Anyone who has worked with such a fine roster of Canadian directors as Parker
has is bound pick up a trick or two along the way, right?
Dir. Jean-Marc
Vallée
Starring: Reese Witherspoon, Thomas Sadowski, Michiel Huisman,
Gaby Hoffman, Laura Dern
Release date: TBA
Canadian director Jean-Marc Vallée follows the success of Dallas Buyers Club with another
compelling drama about a true story. Wild
brings to the screen the bestselling memoir by Cheryl Strayed, adapted by Nick
Hornby, about her decision to escape life on a whim and find it anew in the
American wilderness. Vallée lost not an ounce of his signature style in bringing
the American Dallas Buyers Club to
life, so there’s little to fear in the director making a repeat trip south of
the border, especially since much of his arts and crafts team is joining him
again. This story about humanity and self-discovery will be realized by not
only the energy and style of Vallée’s team, but also by Reese Witherspoon’s
performance as the soul-searching Strayed. Interestingly enough, Wild marks one of three 2014 films in
which Reese Witherspoon steps in front of the camera for a Canadian director:
the Atom Egoyan-helmed Devil’s Knot
will hit theatres after premiering at TIFF this fall, while The Good Lie from Monsieur Lazhar director Philippe Falardeau is currently in
post-production.
WolfCop
Dir. Lowell Dean
Starring: Leo Fafard, Amy Matysio
Release date: Spring 2014
A film about a crime-fighting werewolf would not
make the list of movies I'm excited to see under most circumstances. WolfCop isn’t your usual film, though.
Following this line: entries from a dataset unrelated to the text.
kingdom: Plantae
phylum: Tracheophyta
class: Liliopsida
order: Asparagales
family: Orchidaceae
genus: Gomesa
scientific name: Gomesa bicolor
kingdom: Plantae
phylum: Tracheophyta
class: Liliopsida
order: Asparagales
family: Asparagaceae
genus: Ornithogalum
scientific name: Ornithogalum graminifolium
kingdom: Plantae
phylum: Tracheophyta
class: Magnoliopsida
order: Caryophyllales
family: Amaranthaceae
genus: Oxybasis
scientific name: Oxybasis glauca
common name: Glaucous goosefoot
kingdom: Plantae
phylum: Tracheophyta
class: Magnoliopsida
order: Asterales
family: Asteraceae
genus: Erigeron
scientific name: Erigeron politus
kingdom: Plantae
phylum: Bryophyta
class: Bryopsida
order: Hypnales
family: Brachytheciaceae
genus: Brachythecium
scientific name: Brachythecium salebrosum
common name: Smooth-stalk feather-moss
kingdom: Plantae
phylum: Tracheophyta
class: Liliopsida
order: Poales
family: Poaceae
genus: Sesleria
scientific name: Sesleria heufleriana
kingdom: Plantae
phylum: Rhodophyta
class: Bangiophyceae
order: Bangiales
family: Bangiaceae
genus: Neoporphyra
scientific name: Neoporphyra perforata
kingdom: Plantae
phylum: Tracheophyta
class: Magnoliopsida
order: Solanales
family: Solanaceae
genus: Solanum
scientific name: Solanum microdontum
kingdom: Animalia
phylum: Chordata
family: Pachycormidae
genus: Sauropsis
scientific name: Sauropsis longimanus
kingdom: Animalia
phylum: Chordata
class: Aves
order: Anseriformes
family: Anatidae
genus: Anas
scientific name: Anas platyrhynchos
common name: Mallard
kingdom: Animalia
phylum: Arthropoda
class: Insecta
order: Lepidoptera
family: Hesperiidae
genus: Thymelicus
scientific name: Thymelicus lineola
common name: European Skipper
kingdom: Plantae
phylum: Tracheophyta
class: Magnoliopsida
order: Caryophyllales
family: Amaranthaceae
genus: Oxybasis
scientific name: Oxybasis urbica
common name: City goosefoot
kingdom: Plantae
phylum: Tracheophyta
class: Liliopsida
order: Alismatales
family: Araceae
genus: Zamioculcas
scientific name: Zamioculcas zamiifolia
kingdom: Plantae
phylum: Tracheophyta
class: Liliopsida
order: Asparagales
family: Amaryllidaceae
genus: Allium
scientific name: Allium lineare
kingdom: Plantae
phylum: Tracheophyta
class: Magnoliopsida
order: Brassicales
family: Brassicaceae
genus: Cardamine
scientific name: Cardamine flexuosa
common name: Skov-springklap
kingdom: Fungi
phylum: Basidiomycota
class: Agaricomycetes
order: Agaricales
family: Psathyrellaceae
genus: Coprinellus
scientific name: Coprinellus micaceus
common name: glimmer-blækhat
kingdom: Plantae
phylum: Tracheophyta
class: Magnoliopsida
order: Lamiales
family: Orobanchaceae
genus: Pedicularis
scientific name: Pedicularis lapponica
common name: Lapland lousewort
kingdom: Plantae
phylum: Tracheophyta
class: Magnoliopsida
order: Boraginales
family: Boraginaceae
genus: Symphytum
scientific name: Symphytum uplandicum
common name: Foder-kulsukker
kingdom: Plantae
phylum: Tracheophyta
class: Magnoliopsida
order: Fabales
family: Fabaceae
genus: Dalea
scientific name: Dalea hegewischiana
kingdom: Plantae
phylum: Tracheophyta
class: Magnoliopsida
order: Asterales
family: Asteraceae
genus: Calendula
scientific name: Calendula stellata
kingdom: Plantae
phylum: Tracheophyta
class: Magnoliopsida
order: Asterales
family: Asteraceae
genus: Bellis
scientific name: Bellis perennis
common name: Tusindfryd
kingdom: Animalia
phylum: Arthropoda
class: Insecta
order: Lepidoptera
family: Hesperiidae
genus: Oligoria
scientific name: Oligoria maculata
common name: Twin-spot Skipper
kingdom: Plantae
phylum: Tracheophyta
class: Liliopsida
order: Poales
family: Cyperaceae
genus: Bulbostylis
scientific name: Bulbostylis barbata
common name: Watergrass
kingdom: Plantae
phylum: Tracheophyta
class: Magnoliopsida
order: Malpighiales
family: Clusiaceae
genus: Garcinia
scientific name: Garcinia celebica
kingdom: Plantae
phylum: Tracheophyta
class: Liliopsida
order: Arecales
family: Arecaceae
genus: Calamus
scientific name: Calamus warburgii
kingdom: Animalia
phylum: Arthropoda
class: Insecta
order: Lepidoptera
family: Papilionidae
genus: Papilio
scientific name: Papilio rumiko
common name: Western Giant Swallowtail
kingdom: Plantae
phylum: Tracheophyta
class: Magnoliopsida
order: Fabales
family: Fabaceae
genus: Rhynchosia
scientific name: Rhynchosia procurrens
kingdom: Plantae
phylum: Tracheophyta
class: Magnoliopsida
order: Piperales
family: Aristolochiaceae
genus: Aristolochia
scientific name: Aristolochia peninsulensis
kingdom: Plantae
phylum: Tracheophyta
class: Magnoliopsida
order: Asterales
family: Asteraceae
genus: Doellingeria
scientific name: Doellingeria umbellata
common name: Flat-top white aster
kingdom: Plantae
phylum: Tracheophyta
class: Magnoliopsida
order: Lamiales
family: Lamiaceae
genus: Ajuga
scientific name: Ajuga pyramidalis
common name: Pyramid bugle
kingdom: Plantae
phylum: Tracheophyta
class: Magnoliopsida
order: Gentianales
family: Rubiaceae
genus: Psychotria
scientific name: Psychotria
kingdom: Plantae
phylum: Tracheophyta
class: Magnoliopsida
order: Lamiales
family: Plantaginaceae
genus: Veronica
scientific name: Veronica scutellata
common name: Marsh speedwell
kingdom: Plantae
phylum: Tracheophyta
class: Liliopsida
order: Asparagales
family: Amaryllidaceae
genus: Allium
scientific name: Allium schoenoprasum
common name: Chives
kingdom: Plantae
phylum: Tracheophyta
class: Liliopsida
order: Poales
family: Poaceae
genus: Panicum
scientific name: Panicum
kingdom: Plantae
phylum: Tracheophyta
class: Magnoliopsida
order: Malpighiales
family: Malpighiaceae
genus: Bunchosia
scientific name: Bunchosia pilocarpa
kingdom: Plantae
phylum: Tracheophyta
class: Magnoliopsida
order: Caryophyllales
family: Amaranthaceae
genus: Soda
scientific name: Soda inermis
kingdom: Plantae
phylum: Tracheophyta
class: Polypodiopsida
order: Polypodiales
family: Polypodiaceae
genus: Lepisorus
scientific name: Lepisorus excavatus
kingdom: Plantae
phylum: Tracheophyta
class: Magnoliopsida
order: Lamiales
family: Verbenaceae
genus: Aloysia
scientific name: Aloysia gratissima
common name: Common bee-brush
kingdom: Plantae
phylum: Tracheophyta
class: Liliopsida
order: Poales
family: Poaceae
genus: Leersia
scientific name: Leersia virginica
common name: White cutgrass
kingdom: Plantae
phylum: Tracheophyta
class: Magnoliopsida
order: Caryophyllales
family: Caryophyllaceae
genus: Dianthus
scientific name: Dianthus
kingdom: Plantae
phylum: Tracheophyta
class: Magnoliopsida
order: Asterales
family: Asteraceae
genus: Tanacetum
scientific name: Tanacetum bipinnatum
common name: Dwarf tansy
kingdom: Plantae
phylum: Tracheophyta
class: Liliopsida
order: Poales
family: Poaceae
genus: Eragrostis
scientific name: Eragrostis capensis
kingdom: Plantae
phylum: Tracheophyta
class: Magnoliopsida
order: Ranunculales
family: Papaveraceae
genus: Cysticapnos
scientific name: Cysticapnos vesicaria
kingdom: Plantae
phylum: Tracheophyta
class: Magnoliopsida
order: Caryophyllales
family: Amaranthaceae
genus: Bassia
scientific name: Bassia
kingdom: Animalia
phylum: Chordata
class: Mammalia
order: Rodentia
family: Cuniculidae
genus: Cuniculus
It’s the result of the first real effort to use the online community and the
power of social media to see the creation of a Canadian film through
pre-production to release. WolfCop
won the inaugural CineCoup
Film Accelerator challenge last year, which essentially rallied filmmakers to
conceive projects that would develop before the eyes of film-lovers who would
then vote for their favourite film until the remaining project received a million
dollars in financing and a guaranteed release through Cineplex. It seems
fitting that this homage to B-movie filmmaking could lead Canadian independent cinema
into a new life. WolfCop was just a
batshit crazy enough idea to carry the spirit of independent filmmaking the
distance from novelty to reality.
WolfCop could very
well represent the future of filmmaking, as the CineCoup challenge built a
ready-made audience for this Saskatchewan production. (Audiences, or perceived
lack thereof, generally represent a big hurdle for Canadian films in the eyes
of distributors and exhibitors.) Instead of following conventional crowd
sourcing routes that ask filmgoers to finance the projects themselves and then
cough up money again if and when the film is released, the CineCoup project let
WolfCop emerge the victor because the
demands of the audience worked in sync with the creative and practical efforts of the filmmaking process. Director Lowell Dean and the WolfCop team has continued to make WolfCop feel like everyone’s movie by keeping audiences abreast of
production as the hairy detective keeps the social media impressions rolling on
Tumblr, Twitter, and Facebook long after he was
crowned the CineCoup winner.
Add to this list the upcoming Malick films, Todd Haynes/Cate Blanchett/Rooney Mara film Carol, Lars Von Trier's five-hour full-porno Nymph( )maniac, the caught-in-distribution-limbo
Snowpiercer, what-is-going-on-with-this-film Serena, the Marion
Cotillard/Michael Fassbender Macbeth
that is just beginning photography, and all the festival holdovers from 2013
and we might have something that resembles a full list.